The question here is of what possible action Israel could take if King Hussein’s regime should fall under pressure of the Palestinian Arabs on the West Bank of Jordan, and be replaced by a military junta linked either to the Ba’ath regime in Syria or to President Nasser’s regime in Egypt.
Israel’s declared stand in such an event is based on the announcement by then Premier David Ben-Gurion in Parliament six years ago that if a major change in Jordan’s government took place, Israel would draw the consequences and act to protect its interests. To act in such a Jordanian crisis would place Israel in an awkward position in the United Nations. But not to act, it was pointed out, would convert Israel’s longest border and the one most difficult to defend, into a permanent front controlled by an enemy power.

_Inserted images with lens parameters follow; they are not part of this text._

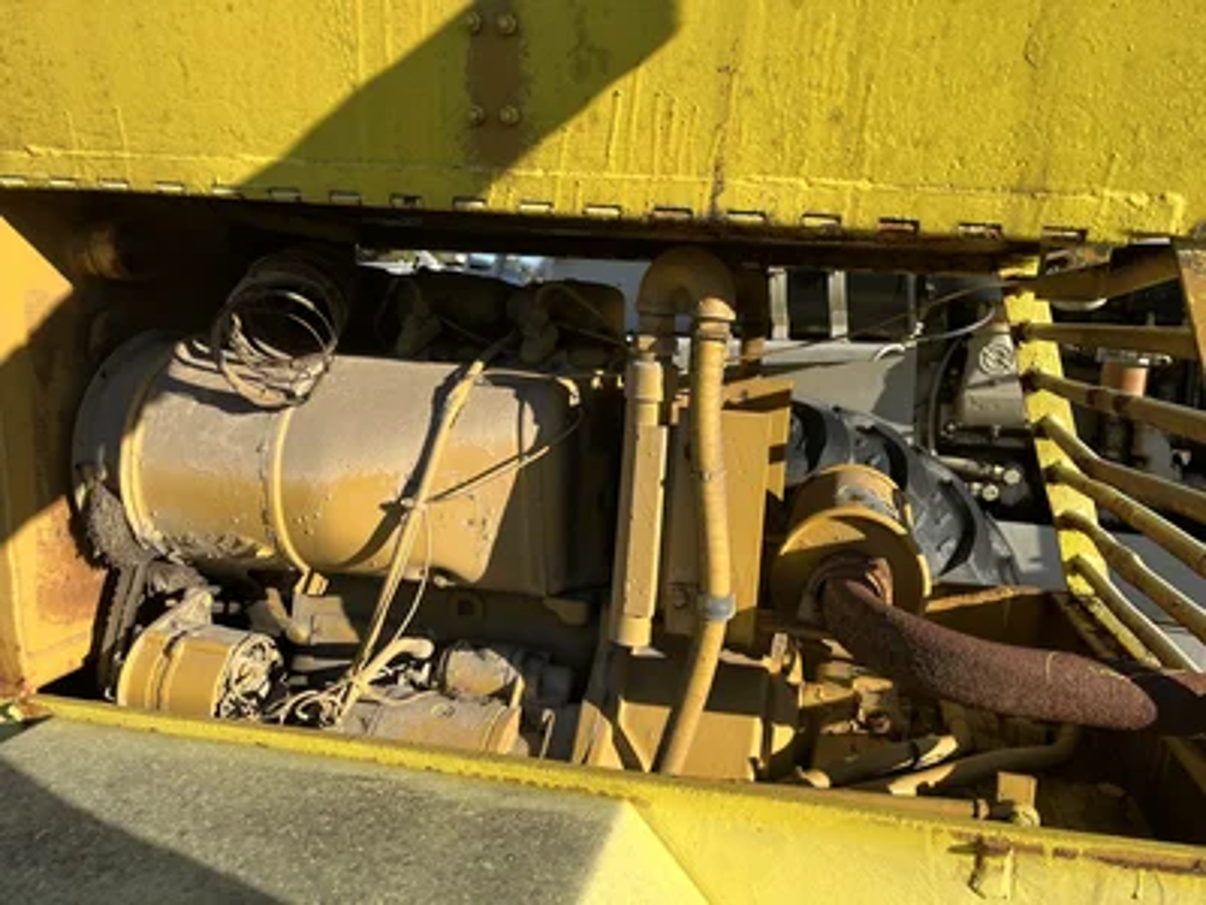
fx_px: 906
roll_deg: -5.6
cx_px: 603
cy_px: 452
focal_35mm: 26
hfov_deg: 67.3
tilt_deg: -8.9
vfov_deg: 53.1
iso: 50
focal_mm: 5.1
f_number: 1.6
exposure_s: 1/1776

King Hussein’s decision to arm settlers in Israeli border villages was received here with mixed feelings. On the one hand, there was hope that such arming might weaken the violence of the radio campaign from Cairo against King Hussein mounted by Ahmed Shukairy, head of the “Palestine Liberation Organization,” who has called for Hussein’s assassination if the King continued to refuse help from Egypt and Syria and from the PLC. On the other hand, there was fear that giving arms to the most passionately anti-Israel element in Jordan’s population might cause new border incidents and bloodshed.
The observers noted that fire was opened last night in the Jerusalem vicinity on a car in Israeli territory in which one passenger was injured. The observers said that the shooting probably was done by relatives of casualties in the November 13 action, in the traditional Arab loyalty to the concept of revenging relatives. Israel lodged a complaint over the incident with U.N. military observers.
Border tensions also caused Jordanian officials to close today the Mandelbaum Gate dividing new and old Jerusalem, which yesterday was opened only for a few hours. The gate was opened briefly yesterday after the American consul in Jerusalem crossed into Jordan and persuaded the governor of Old Jerusalem to allow a group of American tourists to go through the checkpoint.
Israeli officials meanwhile postponed Israel’s regular twice-a-month convoy to Mount Scopus until next week because of concern over possible reactions by Jordanians in Old Jerusalem which the convoy traverses en route to the Israeli enclave. The convoy brings relief police guards and supplies to the Israeli guards on Mount Scopus.